I have something to confess. I’m not quite the philanthropist I’ve led you to believe I am. Far from it, actually. I’m notoriously tight-fisted with money and despise people, particularly the truly destitute. I once wrestled a bottle of water from a thirsty homeless man so I could cleanse my palate on my way to a fancy business lunch. (I’d just finished snacking on caviar in the corporate hovercraft and didn’t want the aftertaste to eclipse the subtle essence of the cucumber bisque I planned on starting with.)
The few charities I do donate to are self-serving, like the Cure Colorblindness Foundation, the IT Band Syndrome Institute and the non-profit group that does free oil changes on antique cars, like my classic Bentley. I could always pay for an oil change, of course, but I enjoy the tax game and get a kick out of withholding legitimate revenue from our socialist government.
And rather than feed and clothe a dozen starving African kids, I buy a delicious, overpriced coffee every morning and savor it while lounging in an overstuffed arm chair. The brazen self importance with which I disregard hungry children would make Susan Sarandon roll over in her grave.

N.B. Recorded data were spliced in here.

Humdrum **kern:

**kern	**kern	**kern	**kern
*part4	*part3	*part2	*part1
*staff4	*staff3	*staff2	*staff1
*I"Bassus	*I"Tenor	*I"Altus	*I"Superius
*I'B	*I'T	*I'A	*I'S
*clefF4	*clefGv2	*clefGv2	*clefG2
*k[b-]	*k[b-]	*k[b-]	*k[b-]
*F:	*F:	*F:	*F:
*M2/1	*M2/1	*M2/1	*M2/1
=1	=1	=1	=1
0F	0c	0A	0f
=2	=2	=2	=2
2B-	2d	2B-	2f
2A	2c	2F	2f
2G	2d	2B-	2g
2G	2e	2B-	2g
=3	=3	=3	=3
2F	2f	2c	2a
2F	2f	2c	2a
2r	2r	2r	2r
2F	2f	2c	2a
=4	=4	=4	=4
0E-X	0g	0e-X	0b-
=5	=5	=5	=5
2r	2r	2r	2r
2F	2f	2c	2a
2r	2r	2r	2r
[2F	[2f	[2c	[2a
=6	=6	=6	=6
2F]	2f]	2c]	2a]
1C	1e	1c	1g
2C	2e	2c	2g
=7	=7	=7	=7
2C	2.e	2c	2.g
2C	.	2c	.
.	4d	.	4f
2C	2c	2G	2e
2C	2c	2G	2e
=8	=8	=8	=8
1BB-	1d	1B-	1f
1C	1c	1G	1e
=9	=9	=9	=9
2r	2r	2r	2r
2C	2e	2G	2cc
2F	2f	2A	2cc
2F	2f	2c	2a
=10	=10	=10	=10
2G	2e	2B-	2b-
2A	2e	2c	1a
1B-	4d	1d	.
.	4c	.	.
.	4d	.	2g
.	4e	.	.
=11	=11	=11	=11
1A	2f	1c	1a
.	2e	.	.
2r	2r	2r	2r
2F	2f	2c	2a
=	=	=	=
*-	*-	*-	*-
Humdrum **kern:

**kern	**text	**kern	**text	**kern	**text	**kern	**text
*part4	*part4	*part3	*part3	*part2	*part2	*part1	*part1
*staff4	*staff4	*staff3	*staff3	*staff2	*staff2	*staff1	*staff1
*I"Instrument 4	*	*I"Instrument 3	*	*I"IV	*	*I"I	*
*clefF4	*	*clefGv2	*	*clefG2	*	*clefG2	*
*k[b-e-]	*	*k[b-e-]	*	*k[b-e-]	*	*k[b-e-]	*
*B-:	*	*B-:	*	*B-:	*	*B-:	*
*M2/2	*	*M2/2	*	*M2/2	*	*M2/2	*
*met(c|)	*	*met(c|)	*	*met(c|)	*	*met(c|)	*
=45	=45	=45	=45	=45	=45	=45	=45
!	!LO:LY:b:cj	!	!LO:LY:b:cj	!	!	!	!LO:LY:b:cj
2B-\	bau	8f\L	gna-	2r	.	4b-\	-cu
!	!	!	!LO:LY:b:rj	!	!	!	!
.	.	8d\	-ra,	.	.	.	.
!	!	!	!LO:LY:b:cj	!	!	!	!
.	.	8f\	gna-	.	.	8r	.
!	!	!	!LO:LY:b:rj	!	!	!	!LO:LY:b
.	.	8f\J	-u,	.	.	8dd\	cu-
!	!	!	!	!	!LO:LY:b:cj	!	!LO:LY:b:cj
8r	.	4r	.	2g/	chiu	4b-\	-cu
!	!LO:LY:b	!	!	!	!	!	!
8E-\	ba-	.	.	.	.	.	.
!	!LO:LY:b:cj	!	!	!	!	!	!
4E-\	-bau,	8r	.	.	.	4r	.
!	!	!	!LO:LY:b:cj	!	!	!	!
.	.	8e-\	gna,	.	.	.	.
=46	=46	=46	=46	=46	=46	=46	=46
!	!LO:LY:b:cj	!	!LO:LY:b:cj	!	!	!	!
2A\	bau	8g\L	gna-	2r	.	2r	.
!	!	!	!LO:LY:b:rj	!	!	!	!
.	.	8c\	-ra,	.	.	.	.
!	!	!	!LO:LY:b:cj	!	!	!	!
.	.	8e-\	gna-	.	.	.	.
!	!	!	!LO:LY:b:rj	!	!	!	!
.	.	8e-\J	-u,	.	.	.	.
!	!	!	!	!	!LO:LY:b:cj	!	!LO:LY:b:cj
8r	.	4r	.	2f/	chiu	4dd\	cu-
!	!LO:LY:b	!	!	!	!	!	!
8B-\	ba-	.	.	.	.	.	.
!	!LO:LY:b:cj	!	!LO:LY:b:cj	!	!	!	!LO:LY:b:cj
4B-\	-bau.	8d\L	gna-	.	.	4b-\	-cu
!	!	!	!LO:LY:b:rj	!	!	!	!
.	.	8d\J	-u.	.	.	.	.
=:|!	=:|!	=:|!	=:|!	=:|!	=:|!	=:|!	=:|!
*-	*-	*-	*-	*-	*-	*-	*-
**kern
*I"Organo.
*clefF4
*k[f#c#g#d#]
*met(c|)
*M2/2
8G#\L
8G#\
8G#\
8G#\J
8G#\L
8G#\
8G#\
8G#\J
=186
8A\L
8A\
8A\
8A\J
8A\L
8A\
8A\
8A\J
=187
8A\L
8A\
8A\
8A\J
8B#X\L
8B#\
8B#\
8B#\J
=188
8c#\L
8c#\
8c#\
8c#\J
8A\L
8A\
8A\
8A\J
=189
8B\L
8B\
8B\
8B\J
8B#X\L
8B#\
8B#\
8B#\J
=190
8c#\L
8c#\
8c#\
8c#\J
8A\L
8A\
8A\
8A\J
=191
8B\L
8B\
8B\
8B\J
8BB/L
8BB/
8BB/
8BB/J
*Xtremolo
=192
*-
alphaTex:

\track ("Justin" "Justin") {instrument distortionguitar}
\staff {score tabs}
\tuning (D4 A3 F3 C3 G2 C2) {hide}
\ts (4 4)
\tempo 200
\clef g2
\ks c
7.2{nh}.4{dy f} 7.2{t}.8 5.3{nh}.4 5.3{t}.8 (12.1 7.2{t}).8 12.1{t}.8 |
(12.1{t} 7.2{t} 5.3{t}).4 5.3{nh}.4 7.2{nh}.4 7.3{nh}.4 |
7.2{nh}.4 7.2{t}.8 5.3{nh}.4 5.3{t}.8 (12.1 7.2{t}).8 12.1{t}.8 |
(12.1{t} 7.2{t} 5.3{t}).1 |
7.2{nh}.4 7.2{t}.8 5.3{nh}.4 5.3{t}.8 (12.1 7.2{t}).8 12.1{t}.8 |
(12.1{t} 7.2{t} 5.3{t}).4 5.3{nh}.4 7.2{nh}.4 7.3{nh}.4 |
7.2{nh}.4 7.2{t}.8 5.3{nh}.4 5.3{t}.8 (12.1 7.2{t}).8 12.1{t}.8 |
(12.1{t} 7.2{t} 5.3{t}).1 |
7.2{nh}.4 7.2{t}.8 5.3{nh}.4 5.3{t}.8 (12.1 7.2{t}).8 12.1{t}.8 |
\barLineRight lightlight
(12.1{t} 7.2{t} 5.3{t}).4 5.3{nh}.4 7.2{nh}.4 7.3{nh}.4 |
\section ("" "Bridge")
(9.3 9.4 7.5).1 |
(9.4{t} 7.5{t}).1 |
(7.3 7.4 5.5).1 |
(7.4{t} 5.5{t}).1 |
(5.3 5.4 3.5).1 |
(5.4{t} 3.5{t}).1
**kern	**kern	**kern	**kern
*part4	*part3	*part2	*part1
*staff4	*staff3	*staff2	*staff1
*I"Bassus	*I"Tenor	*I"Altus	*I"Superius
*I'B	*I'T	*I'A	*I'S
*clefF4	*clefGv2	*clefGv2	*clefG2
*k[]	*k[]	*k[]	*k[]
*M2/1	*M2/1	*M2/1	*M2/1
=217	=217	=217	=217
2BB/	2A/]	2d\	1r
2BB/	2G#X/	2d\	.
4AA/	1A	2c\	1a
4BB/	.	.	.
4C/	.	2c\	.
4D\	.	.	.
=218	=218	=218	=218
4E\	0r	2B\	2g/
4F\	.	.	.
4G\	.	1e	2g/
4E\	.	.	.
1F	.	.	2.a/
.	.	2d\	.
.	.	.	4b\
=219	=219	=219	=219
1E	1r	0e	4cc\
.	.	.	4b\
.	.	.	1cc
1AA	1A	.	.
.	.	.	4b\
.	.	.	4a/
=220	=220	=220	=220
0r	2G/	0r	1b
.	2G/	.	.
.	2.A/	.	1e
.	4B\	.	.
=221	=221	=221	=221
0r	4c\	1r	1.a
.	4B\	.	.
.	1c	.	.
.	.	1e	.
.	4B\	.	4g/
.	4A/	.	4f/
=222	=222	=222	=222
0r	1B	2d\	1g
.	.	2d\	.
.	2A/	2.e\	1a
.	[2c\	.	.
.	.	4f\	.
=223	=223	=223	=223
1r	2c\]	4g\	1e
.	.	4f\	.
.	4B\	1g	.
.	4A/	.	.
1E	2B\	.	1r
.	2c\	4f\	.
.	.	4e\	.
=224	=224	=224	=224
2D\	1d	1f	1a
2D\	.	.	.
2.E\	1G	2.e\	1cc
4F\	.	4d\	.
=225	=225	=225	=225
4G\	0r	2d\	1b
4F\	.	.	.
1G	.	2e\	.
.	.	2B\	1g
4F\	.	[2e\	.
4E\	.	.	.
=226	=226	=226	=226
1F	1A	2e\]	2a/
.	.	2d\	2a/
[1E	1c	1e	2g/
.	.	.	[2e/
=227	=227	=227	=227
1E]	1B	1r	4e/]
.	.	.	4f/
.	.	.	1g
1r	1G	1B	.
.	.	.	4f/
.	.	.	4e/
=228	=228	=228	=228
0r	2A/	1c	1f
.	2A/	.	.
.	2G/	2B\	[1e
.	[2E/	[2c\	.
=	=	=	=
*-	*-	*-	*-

I am a human being, however, and my icy heart can only get so cold and dark before it needs some warming. Twenty four ounces of Kobe beef and a bottle of thirty year old scotch usually does the trick, but I decided this time to try something different. Last week, I had the opportunity to volunteer with inner city kids, and at the urging of Mrs. Bacon (and the promise of a free lunch), I signed up to volunteer at the ING KiDS ROCK Marathon in Philadelphia.